Der Stein war ein wunderschöner, glatter Kieselstein, den ich „an der
früschen Luft“ gefunden hatte. Mit seiner Hilfe träumte ich mich an ferne
Orte, die ich eines Tages einmal sehen würde: Wolfenbüttel. Eckernförde.
Gera. Die Schippe hatte ich für den Sandkasten bekommen, um ihn damit
einmal täglich umzugraben. Meine Eltern hofften, dass ich Gold finden
würde. Mein Lieblingsspielzeug aber war der Stock. Stiefvater hatte ihn mir
zu Weihnachten aus dem Wald mitgebracht. Es sei ein Vielzweckstock, sagte
er. Ich müsse gut darauf aufpassen.
Ich liebte dieses Stück Holz. Ich stellte mir vor, es wäre ein riesiger
Palast, in dem eine Räuberdynastie wohnte. Die Räuber feierten üppige
Gelage und wetteiferten, wer der beste Räuber wäre. Manchmal verdrosch mich
Stiefvater auch damit. Wie gesagt: Vielzweckstock.
Das war nicht viel Spielzeug, doch für mich mehr als genug. Denn was wir in
überreichem Maß besaßen, war Fantasie.

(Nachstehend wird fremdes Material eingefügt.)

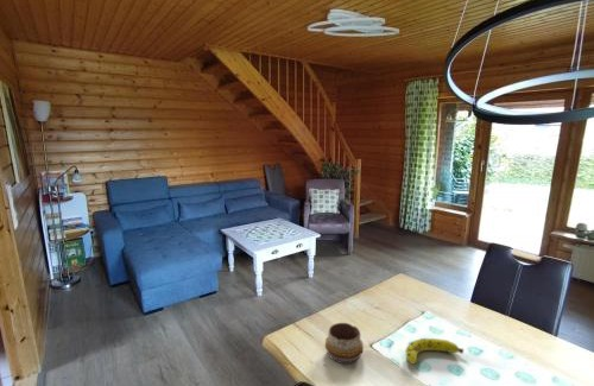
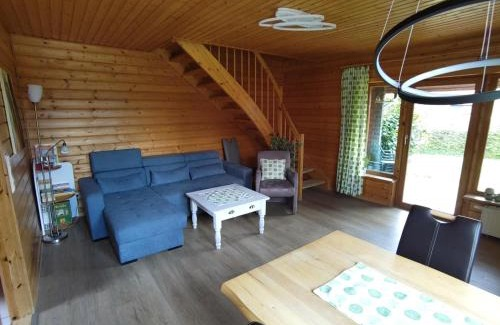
- fruit [404,337,465,366]
- decorative bowl [324,322,365,365]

So wurde ein faulender Salzhering
zum Raumschiff, die Maden waren die Astronauten.
## Schmandige Kuscheltiere und Matchbox-Autos
Mein liebstes Spielzeug überhaupt war ein an den Ohren angesengter
Teddybär, der auf einem Brustlatz seinen Namen, Grischenka, in kyrillischen
Buchstaben trug. Stiefopa war im Krieg bei einer Art Schutzstaffel tätig.
Im Rahmen seiner Tätigkeit dort hatte er den Teddy von einem Stiefkind
übernommen, das ihn wohl nicht mehr brauchte, und ihn mir nach Hause
mitgebracht. Stiefmutter entriss ihn mir daraufhin wieder, weil wir von
Fremden nichts annehmen durften. Er ging an ein Scheidungskind, das, so
erklärte sie mir ruhig bei meiner Tracht Prügel, Spielsachen viel nötiger
hatte.
Nur einmal hatte ich für kurze Zeit ein noch tolleres Spielzeug. Im
Sandkasten traf ich auf ein verwöhntes Stiefkind, das von seinen
Stiefeltern ein Matchbox-Auto bekommen hatte. Ich hieb ihm wohl an die
tausend Mal meine Plastikschippe auf den Kopf und irgendwann rührte es sich
nicht mehr. Ich vergrub es unter dem Sand. Ob es da noch lebte?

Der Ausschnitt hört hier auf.